>>
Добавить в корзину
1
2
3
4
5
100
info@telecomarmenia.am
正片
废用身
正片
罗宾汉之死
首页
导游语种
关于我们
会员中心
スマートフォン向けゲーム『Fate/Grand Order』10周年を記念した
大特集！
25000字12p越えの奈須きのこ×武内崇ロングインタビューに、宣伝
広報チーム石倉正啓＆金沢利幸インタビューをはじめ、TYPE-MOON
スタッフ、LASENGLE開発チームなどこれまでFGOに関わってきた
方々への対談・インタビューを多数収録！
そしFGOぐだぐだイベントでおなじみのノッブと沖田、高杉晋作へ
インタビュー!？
<<
**Task directions**
Rewrite the lines from all the items above as one numbered list, leaving out any blank lines.

**Answer for this exercise**
1. Добавить в корзину
2. 1
3. 2
4. 3
5. 4
6. 5
7. 100
8. info@telecomarmenia.am
9. 正片
10. 废用身
11. 正片
12. 罗宾汉之死
13. 首页
14. 导游语种
15. 关于我们
16. 会员中心
17. スマートフォン向けゲーム『Fate/Grand Order』10周年を記念した
18. 大特集！
19. 25000字12p越えの奈須きのこ×武内崇ロングインタビューに、宣伝
20. 広報チーム石倉正啓＆金沢利幸インタビューをはじめ、TYPE-MOON
21. スタッフ、LASENGLE開発チームなどこれまでFGOに関わってきた
22. 方々への対談・インタビューを多数収録！
23. そしFGOぐだぐだイベントでおなじみのノッブと沖田、高杉晋作へ
24. インタビュー!？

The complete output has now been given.